The GITS were told they were the first US side to play in one of the 7 valleys of Wales, when they played at Nanty-Glo RFC on January 6, 1978. The team bus was swarmed by youngsters seeking autographs upon its arrival into the town, to the great surprise of the players. A team member recalls a fantastic try in the corner by Frank Perkins (LSU ’77), one of the few African Americans to be playing rugby at that time and the only member of his race to be on the pitch that day. That try would have won that match for Louisiana, but it was disallowed based on the call of the touch judge supplied by Nanty-Glo that Perkins knee had struck the goal line flag post before the ball was touched down in goal. The players from Louisiana did not agree with that ruling. At the post match disco they sought to find out if there was a racial animus behind the call and were pleased to learn that was not the circumstance at all. A good round of drinks was purchased for the team by the touch judge who complimented Perkins on his fine play and indicated it was nothing personal but he was not going to be the one responsible for his valley loosing its first match against an American side.  In light of the great hosting received in Wales the questionable call did not result in any sort of formal protest. No record of the score of the match has been found but the recollections are that the difference was less than 4 points.

On January 8, 1978 the GITS played against Windsor, RFC at the home of the British Royal Family, but no record of the score has been found.
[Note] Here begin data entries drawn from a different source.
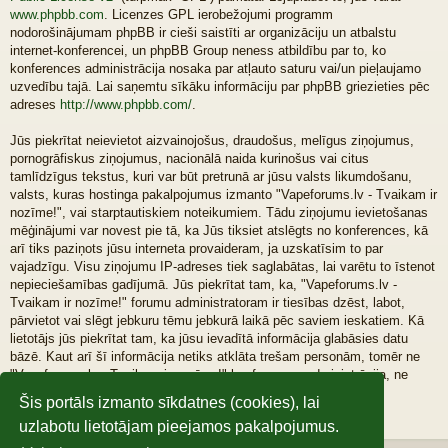
www.phpbb.com
. Licenzes GPL ierobežojumi programm
nodorošinājumam phpBB ir cieši saistīti ar organizāciju un atbalstu
internet-konferencei, un phpBB Group neness atbildību par to, ko
konferences administrācija nosaka par atļauto saturu vai/un pieļaujamo
uzvedību tajā. Lai saņemtu sīkāku informāciju par phpBB griezieties pēc
adreses
http://www.phpbb.com/
.
Jūs piekrītat neievietot aizvainojošus, draudošus, melīgus ziņojumus,
pornogrāfiskus ziņojumus, nacionālā naida kurinošus vai citus
tamlīdzīgus tekstus, kuri var būt pretrunā ar jūsu valsts likumdošanu,
valsts, kuras hostinga pakalpojumus izmanto "Vapeforums.lv - Tvaikam ir
nozīme!", vai starptautiskiem noteikumiem. Tādu ziņojumu ievietošanas
mēģinājumi var novest pie tā, ka Jūs tiksiet atslēgts no konferences, kā
arī tiks paziņots jūsu interneta provaideram, ja uzskatīsim to par
vajadzīgu. Visu ziņojumu IP-adreses tiek saglabātas, lai varētu to īstenot
nepieciešamības gadījumā. Jūs piekrītat tam, ka, "Vapeforums.lv -
Tvaikam ir nozīme!" forumu administratoram ir tiesības dzēst, labot,
pārvietot vai slēgt jebkuru tēmu jebkurā laikā pēc saviem ieskatiem. Kā
lietotājs jūs piekrītat tam, ka jūsu ievadītā informācija glabāsies datu
bāzē. Kaut arī šī informācija netiks atklāta trešam personām, tomēr ne
"Vapeforums.lv - Tvaikam ir nozīme!" konferences administrācija, ne
phpBB Group nevar būt atbaldīga par hakeru darbību, kuri
Šis portāls izmanto sīkdatnes (cookies), lai
nesankcionētas rīcības rezultātā var tai piekļūt.
uzlabotu lietotājam pieejamos pakalpojumus.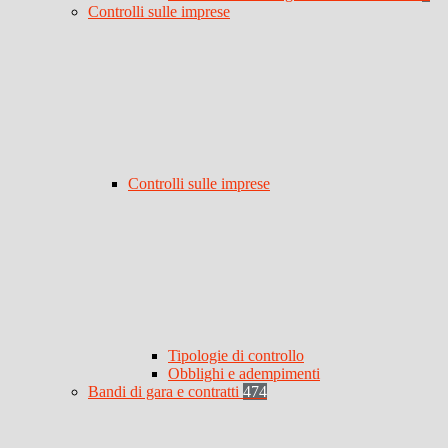
Controlli sulle imprese
Controlli sulle imprese
Tipologie di controllo
Obblighi e adempimenti
Bandi di gara e contratti
474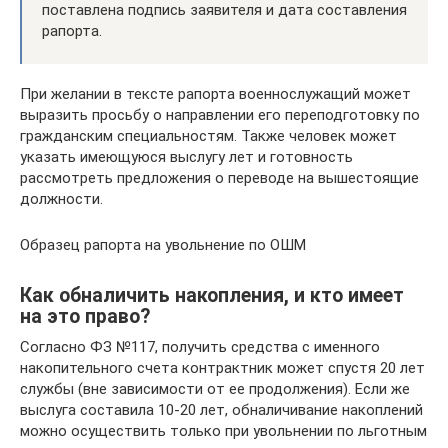
поставлена подпись заявителя и дата составления
рапорта.
При желании в тексте рапорта военнослужащий может
выразить просьбу о направлении его переподготовку по
гражданским специальностям. Также человек может
указать имеющуюся выслугу лет и готовность
рассмотреть предложения о переводе на вышестоящие
должности.
Образец рапорта на увольнение по ОШМ
Как обналичить накопления, и кто имеет
на это право?
Согласно ФЗ №117, получить средства с именного
накопительного счета контрактник может спустя 20 лет
службы (вне зависимости от ее продолжения). Если же
выслуга составила 10-20 лет, обналичивание накоплений
можно осуществить только при увольнении по льготным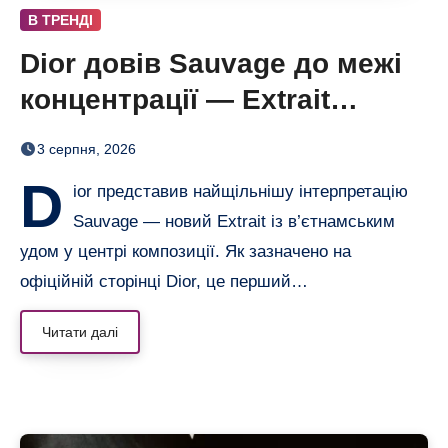
В ТРЕНДІ
Dior довів Sauvage до межі
концентрації — Extrait
дозріває 42 дні
3 серпня, 2026
D
ior представив найщільнішу інтерпретацію
Sauvage — новий Extrait із в’єтнамським
удом у центрі композиції. Як зазначено на
офіційній сторінці Dior, це перший…
Читати далі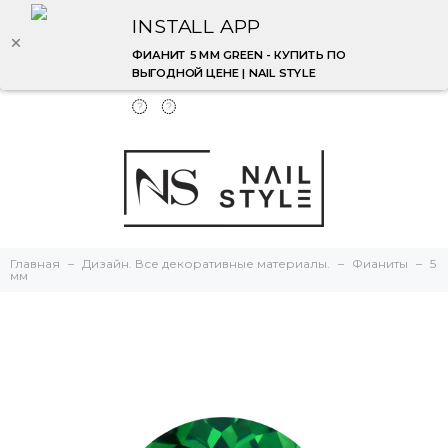
INSTALL APP
ФИАНИТ 5 ММ GREEN - КУПИТЬ ПО
ВЫГОДНОЙ ЦЕНЕ | NAIL STYLE
Главная
Дизайн. Все декоративные материалы.
Фианиты
5
мм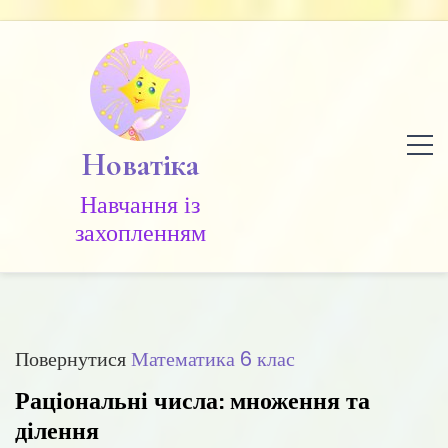
Skip
to
content
Новатіка
Навчання із
захопленням
Повернутися
Математика 6 клас
Раціональні числа: множення та
ділення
The final match was on January 11, 1978 at South End on Sea against Old Westcliffians, after a seafood pre-match lunch that sickened a few of the Louisiana players. No record of the score of that match has been found either.

McGehee’s Rugby Chronicles list Mark Lawson (LSU ’76 then Baton Rouge) as captain of the touring side, and its members as including Les Bratton (LSU ’72 then Baton Rouge), Bob Causey (LSU ’76, then Baton Rouge), Jim Braugh (LSU then Baton Rouge), Joey Husband (LSU ’78), Frank Perkins (LSU ’77) Dave Flotte (LSU then Baton Rouge) and Jack Breen (Crescent City). Wayne Fontenelle (LSU) and Gary Meyers (LSU then Baton Rouge) also appear in some old photos found by Breen.

La Select suffered a major disappointment when the planned tour to South Africa the players of La Select had trained for very hard under Andre Pelzer, the excellent coach of La Select who learned his rugby in his native South Africa, was cancelled. A January 16, 1979 memo from Ivor van Heerden, Chairman of the Organizing Committee – Louisiana Rugby Football Union Tour to South Africa, indicated La Select would tour during the period from 1st to 22nd August 1979 and that the SA Rugby Board had approved the tour that was to be under the patronage of the Natal Rugby Union and was to include 6 matches against teams in Natal and Transvaal. Unfortunately, the same political protests that led to a large boycott of the 1980 Olympics also put an end to this tour.

La Exiles was an invitational side that included many of the La Select of that era who had ties both with Louisiana and the Eastern Pennsylvania Rugby Union.  Coached by George Betzler, La Exiles combined players from La Select and the perennial EPRU Champions Whitemarsh RFC. La Exiles won many tournaments, including the First Saranac Lake Tournament in 1979, which included for each winning team member tickets the Lake Placid Winter Olympic Games of 1980. La Exiles also toured Ireland and Europe in 1980 and came home with a record of 6 wins and only 1 defeat (by less than a try to then Irish National Club Champions Garryowen RFC). Greystones RFC, who had toured Louisiana in 1979, was one of the teams played on that tour, which renewed many friendships with that Irish club.